Exercise description >> Before you finish, make sure every line below has been written out exactly.

[Opening Data segment section]

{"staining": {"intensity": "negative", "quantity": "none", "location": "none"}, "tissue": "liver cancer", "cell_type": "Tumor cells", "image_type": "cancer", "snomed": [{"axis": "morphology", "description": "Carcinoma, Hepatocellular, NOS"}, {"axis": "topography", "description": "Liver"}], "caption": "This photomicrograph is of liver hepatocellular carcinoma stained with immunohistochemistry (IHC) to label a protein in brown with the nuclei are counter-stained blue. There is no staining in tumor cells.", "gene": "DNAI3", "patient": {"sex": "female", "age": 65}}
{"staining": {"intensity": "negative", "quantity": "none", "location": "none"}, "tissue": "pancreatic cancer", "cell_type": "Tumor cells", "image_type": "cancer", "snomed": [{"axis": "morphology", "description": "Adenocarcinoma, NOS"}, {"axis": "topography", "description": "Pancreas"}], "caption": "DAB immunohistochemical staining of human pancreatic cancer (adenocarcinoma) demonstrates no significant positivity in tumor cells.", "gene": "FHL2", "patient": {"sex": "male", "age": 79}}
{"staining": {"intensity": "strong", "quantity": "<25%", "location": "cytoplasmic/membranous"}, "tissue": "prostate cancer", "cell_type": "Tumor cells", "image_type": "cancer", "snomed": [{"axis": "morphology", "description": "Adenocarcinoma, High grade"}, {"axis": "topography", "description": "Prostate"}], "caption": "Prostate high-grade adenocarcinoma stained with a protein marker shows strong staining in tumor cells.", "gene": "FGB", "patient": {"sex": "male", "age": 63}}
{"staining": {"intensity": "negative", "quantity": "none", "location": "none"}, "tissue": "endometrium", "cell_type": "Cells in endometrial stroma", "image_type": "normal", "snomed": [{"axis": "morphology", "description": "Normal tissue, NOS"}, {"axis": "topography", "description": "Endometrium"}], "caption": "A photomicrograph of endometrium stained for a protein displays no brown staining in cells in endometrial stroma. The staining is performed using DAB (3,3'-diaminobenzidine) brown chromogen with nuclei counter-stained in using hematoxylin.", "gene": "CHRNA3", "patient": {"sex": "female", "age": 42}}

[Closing Data segment section]

Output for this exercise >>
{"staining": {"intensity": "negative", "quantity": "none", "location": "none"}, "tissue": "liver cancer", "cell_type": "Tumor cells", "image_type": "cancer", "snomed": [{"axis": "morphology", "description": "Carcinoma, Hepatocellular, NOS"}, {"axis": "topography", "description": "Liver"}], "caption": "This photomicrograph is of liver hepatocellular carcinoma stained with immunohistochemistry (IHC) to label a protein in brown with the nuclei are counter-stained blue. There is no staining in tumor cells.", "gene": "DNAI3", "patient": {"sex": "female", "age": 65}}
{"staining": {"intensity": "negative", "quantity": "none", "location": "none"}, "tissue": "pancreatic cancer", "cell_type": "Tumor cells", "image_type": "cancer", "snomed": [{"axis": "morphology", "description": "Adenocarcinoma, NOS"}, {"axis": "topography", "description": "Pancreas"}], "caption": "DAB immunohistochemical staining of human pancreatic cancer (adenocarcinoma) demonstrates no significant positivity in tumor cells.", "gene": "FHL2", "patient": {"sex": "male", "age": 79}}
{"staining": {"intensity": "strong", "quantity": "<25%", "location": "cytoplasmic/membranous"}, "tissue": "prostate cancer", "cell_type": "Tumor cells", "image_type": "cancer", "snomed": [{"axis": "morphology", "description": "Adenocarcinoma, High grade"}, {"axis": "topography", "description": "Prostate"}], "caption": "Prostate high-grade adenocarcinoma stained with a protein marker shows strong staining in tumor cells.", "gene": "FGB", "patient": {"sex": "male", "age": 63}}
{"staining": {"intensity": "negative", "quantity": "none", "location": "none"}, "tissue": "endometrium", "cell_type": "Cells in endometrial stroma", "image_type": "normal", "snomed": [{"axis": "morphology", "description": "Normal tissue, NOS"}, {"axis": "topography", "description": "Endometrium"}], "caption": "A photomicrograph of endometrium stained for a protein displays no brown staining in cells in endometrial stroma. The staining is performed using DAB (3,3'-diaminobenzidine) brown chromogen with nuclei counter-stained in using hematoxylin.", "gene": "CHRNA3", "patient": {"sex": "female", "age": 42}}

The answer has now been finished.